Though largely successful in its initial plans, in recent years there is a growing concern that FELDA’s original schemes is leading increasing urbanization in rural areas and a growing divide between the urban poor and rich that is further exacerbated by rural-urban migrations. As our cities become more modernized, it is inevitable that the younger rural populations will move towards the city centres, leaving behind an aging population in the rural agricultural areas and thereby reducing manpower. Meanwhile, those rural migrants may find themselves in a low-income situation, adding to urban poor populations and widening the rich-poor gap. In this modern age, FELDA’s older methods and schemes are no longer viable and require an overhaul that is better suited to addressing today’s problems.
Dr. Zufri proposes that rather than forcing rural communities to fully adopt “modern values” and abandon their traditions, FELDA can instead teach them how to combine traditional and modern cultures and values in a complimentary manner, creating new rational values. “The media can provide some general concepts such as “the need to change for betterment”, “readiness and willingness to change” he explains. “With the aid of the media, the FELDA settlers can be exposed to promote their traditional values while improving the rational values as described in a Malay proverb regarding commitment and determination – “Kalau takut dilambung ombak jangan berumah di tepi pantai – If you are afraid of the waves, then do not live by the beach.” Dr. Zufri concludes, “Media is always a good tool in promoting the advantages of S&T in the modern working world and production system to the public.”
────────────────
*DIRECTIVE A*.
Copy the FELDA passage from "Though largely successful" to "addressing today’s problems.".
The rows that follow have no connection to the FELDA passage.

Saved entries
────────────────
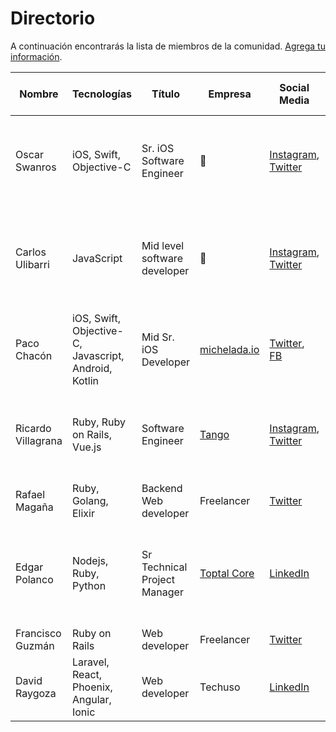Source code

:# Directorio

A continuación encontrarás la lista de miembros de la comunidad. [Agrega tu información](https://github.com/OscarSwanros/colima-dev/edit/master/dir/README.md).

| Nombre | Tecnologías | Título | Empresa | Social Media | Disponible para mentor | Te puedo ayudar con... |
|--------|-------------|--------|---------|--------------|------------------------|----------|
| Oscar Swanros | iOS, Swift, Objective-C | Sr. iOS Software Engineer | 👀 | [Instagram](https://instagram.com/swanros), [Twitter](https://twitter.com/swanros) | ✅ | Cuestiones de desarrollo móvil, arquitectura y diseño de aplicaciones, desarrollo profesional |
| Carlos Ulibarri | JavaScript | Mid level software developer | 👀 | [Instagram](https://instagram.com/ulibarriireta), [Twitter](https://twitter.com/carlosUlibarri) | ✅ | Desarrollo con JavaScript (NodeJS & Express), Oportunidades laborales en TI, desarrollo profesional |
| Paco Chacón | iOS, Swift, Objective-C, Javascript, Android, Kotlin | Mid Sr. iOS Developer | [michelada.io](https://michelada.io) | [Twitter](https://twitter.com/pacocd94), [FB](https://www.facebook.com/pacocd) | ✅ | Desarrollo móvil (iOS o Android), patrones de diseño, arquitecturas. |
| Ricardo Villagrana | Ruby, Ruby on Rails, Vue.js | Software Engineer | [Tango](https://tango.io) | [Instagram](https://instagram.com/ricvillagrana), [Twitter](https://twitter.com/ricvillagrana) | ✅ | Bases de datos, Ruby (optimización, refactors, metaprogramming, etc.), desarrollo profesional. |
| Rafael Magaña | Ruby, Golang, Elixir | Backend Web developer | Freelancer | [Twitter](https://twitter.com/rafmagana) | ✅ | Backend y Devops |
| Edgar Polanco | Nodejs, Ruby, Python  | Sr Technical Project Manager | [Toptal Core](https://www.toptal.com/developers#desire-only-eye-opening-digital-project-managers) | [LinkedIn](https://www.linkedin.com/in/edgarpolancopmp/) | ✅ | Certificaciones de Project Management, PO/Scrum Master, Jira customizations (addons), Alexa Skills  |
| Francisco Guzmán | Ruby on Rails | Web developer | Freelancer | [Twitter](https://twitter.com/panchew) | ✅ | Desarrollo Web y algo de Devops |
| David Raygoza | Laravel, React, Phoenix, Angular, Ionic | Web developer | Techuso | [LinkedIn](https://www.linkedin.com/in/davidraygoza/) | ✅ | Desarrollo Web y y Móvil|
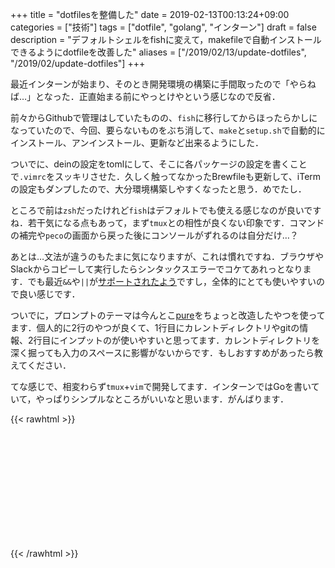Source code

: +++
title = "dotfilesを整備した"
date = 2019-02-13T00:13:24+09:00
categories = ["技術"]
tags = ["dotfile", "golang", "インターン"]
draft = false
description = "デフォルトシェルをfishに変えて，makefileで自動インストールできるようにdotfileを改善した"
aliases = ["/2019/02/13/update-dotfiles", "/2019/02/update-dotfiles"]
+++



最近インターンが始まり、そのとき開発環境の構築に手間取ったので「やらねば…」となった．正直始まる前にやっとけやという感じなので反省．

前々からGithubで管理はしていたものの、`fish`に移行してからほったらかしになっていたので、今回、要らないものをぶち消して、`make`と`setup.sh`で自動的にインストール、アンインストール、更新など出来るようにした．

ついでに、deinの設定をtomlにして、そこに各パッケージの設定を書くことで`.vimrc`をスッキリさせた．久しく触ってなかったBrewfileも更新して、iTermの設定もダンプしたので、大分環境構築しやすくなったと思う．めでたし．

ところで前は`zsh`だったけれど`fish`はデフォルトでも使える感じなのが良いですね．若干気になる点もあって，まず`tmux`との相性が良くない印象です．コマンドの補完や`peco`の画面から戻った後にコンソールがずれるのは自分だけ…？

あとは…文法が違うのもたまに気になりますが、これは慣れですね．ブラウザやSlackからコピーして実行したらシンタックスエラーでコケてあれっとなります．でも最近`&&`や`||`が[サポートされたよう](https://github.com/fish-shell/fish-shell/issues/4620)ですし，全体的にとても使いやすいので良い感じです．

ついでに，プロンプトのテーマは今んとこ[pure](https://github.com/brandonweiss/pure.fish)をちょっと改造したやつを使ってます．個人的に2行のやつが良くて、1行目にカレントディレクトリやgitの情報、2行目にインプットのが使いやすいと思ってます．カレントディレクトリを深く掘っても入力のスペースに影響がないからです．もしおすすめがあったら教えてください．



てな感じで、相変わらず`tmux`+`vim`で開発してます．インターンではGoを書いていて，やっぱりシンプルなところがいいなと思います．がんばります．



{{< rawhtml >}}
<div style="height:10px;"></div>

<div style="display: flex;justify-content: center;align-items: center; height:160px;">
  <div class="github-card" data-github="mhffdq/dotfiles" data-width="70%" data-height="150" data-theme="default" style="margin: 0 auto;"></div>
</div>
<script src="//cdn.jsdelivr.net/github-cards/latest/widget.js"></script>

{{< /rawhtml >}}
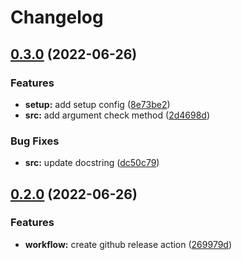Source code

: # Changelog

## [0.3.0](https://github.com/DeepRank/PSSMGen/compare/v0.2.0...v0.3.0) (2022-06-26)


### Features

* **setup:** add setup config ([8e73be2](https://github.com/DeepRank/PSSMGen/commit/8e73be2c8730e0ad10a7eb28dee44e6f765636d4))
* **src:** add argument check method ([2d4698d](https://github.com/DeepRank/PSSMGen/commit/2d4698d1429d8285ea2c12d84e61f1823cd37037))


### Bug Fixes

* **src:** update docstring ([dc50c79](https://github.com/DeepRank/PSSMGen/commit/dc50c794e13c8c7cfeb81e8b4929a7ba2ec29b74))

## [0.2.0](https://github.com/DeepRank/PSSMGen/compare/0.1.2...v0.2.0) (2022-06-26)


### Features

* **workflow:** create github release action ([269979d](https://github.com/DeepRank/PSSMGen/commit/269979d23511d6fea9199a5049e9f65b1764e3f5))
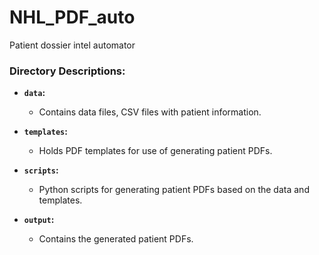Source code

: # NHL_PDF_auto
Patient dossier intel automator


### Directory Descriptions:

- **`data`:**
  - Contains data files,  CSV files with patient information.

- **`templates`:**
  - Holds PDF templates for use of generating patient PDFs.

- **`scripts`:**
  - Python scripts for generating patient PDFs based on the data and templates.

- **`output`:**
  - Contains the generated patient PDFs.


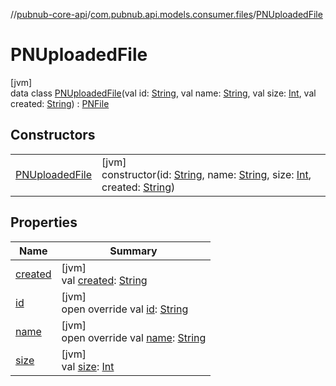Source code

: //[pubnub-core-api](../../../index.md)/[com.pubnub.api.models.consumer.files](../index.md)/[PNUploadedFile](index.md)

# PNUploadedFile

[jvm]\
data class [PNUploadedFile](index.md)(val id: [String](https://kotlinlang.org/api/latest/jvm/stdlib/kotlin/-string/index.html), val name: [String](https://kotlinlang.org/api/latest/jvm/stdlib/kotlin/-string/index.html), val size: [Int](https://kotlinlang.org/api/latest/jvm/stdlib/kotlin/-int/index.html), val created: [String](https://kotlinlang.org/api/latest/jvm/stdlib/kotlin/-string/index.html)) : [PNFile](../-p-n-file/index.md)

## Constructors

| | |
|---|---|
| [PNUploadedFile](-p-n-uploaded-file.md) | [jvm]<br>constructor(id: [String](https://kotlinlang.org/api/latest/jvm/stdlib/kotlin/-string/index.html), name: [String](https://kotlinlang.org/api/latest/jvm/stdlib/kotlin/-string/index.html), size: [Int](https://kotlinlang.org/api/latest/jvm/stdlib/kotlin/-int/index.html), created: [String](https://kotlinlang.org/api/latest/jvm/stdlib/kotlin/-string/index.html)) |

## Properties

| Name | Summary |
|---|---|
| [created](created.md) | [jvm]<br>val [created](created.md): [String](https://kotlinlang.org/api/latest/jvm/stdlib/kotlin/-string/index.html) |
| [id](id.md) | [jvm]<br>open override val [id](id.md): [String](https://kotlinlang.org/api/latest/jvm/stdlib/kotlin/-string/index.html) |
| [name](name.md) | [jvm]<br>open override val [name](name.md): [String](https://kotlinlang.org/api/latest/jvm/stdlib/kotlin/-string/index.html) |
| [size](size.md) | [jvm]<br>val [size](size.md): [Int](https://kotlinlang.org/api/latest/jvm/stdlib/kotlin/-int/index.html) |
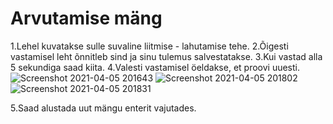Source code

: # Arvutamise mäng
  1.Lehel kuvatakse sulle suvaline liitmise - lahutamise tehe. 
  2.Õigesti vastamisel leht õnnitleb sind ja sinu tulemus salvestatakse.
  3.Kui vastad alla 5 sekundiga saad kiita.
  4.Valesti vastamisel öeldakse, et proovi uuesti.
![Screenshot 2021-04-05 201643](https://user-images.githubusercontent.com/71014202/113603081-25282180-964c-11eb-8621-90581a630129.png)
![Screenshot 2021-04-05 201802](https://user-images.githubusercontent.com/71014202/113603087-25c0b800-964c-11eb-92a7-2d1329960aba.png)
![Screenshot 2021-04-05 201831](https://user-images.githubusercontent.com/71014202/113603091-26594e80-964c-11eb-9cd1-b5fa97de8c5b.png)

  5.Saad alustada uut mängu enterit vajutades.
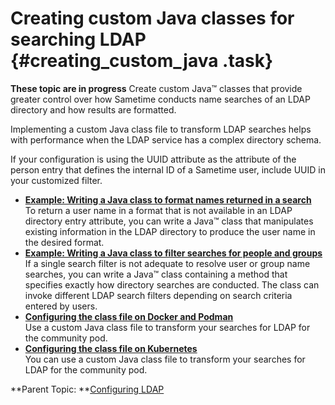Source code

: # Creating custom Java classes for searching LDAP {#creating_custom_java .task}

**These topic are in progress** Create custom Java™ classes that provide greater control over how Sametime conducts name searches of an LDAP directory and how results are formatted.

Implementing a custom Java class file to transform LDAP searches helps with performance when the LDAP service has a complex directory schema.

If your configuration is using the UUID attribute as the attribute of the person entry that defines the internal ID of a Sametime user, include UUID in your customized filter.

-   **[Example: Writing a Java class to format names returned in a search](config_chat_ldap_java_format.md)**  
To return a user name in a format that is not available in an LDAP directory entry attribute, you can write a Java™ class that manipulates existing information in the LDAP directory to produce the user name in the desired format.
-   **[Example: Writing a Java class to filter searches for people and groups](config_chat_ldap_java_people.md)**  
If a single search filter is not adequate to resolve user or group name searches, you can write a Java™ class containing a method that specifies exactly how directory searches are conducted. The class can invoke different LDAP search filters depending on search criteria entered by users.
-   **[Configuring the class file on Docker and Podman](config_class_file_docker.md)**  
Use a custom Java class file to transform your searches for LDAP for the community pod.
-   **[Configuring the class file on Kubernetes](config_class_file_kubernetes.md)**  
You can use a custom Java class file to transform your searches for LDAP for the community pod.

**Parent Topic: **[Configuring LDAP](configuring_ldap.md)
────────────────
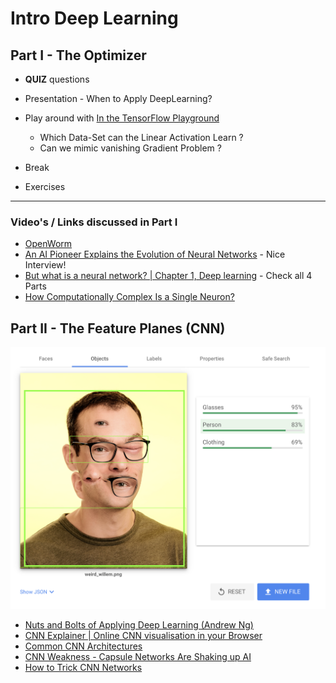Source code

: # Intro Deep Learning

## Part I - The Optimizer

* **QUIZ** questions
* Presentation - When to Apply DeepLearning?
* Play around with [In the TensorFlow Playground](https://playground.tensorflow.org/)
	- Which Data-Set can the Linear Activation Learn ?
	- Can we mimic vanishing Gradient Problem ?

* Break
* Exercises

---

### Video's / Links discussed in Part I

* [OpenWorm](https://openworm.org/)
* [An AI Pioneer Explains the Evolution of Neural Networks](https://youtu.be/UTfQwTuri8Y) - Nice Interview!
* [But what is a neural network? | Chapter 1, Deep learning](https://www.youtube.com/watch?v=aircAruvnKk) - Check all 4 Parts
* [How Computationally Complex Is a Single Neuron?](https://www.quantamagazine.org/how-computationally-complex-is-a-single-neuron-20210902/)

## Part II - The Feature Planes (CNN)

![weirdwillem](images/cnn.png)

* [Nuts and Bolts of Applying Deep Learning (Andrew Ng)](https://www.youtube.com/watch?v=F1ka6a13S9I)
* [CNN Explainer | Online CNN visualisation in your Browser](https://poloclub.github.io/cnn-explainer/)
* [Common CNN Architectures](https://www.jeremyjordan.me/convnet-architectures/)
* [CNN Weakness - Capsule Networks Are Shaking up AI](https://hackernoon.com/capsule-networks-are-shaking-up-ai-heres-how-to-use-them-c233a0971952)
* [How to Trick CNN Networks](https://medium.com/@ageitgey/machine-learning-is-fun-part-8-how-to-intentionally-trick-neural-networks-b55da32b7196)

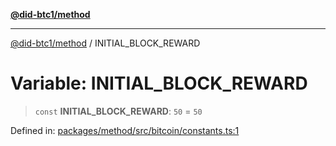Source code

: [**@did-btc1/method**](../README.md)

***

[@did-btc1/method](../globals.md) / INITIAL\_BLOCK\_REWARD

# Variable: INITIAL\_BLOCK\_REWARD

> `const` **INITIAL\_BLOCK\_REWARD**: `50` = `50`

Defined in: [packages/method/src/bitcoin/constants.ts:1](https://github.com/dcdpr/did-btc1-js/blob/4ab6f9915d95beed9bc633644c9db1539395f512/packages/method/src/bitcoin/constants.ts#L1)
────────────────
*DIRECTIVE B*.
List every line of the rows that contains the string "override".

*TASK RESULT A*.
Though largely successful in its initial plans, in recent years there is a growing concern that FELDA’s original schemes is leading increasing urbanization in rural areas and a growing divide between the urban poor and rich that is further exacerbated by rural-urban migrations. As our cities become more modernized, it is inevitable that the younger rural populations will move towards the city centres, leaving behind an aging population in the rural agricultural areas and thereby reducing manpower. Meanwhile, those rural migrants may find themselves in a low-income situation, adding to urban poor populations and widening the rich-poor gap. In this modern age, FELDA’s older methods and schemes are no longer viable and require an overhaul that is better suited to addressing today’s problems.

*TASK RESULT B*.
| [id](id.md) | [jvm]<br>open override val [id](id.md): [String](https://kotlinlang.org/api/latest/jvm/stdlib/kotlin/-string/index.html) |
| [name](name.md) | [jvm]<br>open override val [name](name.md): [String](https://kotlinlang.org/api/latest/jvm/stdlib/kotlin/-string/index.html) |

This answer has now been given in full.